Le constat grossier qui domine cet écrit est que l’information, telle qu’elle existe aujourd’hui, n’est plus un artisanat mais une grande industrie, une institution essentielle de notre société, plus ou moins dépendante du gouvernement de l’État et de ses lois, combinées à l’Ouest avec celles du Marché. Dans ce secteur du globe le coût et la complexité de l’outillage font de l’information médiatisée une entreprise industrielle et commerciale, soumise comme toute autre à la loi de fer de l’offre et de la demande et de la rentabilité. De plus, la gestion d’un appareil d’autant plus efficace qu’il est perfectionné et coûteux n’est plus affaire d’amateurs, mais de professionnels de l’information et de la gestion des masses, qui doivent tenir rigoureusement compte des demandes de leur clientèle et des exigences de leur technique.

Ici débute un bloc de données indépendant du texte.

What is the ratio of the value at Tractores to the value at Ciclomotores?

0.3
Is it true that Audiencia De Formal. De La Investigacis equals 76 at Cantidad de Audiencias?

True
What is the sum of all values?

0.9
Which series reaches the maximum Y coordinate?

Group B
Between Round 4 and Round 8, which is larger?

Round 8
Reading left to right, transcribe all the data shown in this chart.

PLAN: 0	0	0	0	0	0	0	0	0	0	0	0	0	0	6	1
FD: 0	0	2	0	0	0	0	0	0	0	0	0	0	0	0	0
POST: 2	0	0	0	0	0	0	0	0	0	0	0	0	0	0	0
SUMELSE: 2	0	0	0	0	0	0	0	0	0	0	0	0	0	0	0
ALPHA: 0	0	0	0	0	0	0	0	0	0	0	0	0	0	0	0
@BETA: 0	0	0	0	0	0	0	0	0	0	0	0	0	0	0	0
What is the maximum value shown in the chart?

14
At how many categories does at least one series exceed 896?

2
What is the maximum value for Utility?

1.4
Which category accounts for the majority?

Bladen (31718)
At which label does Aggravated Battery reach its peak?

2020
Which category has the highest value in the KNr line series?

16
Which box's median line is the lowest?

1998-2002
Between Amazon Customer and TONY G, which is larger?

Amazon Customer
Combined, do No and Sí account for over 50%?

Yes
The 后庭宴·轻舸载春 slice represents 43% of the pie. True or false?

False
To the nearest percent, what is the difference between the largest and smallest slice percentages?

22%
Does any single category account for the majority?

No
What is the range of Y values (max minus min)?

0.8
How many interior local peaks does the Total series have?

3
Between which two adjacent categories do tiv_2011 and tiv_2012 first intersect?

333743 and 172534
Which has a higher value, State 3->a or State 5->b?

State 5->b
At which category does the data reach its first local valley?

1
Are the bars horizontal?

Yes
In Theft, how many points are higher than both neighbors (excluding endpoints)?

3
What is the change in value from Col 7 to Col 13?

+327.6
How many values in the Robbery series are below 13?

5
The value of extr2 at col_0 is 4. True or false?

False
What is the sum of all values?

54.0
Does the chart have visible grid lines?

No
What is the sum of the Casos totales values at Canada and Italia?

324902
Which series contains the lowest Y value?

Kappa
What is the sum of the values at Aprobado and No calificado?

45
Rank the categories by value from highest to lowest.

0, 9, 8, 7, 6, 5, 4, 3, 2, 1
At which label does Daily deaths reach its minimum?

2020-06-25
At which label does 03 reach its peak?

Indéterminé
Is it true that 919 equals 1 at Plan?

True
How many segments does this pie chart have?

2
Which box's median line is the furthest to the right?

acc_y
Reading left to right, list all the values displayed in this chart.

Une institution de plus en plus onéreuse, condamnée à s’adresser au public le plus nombreux possible s’imbrique ainsi dans la globalité industrielle dont elle est un des rouages moteurs. On peut dire des médias qu’ils structurent notre société. Ce réseau aux fils de plus en plus serrés constitue la trame sans laquelle elle n’aurait ni cohésion ni forme. La rigueur de l’exposé, que certains estimeront exagérée, n’est que le reflet de celle d’un énorme système désordonné, dans lequel les vices et les vertus des individus comptent de moins en moins.

Le responsable de la critique personnelle et sociale qui suit espère que cette introduction aidera son lecteur à mieux comprendre la suite en évitant les malentendus. Jugeant s’il se peut selon l’objectivité, le respect de la vérité et du langage, l’auteur s’est « pris aux mots » – ni moins, ni plus. Au lecteur d’en faire autant.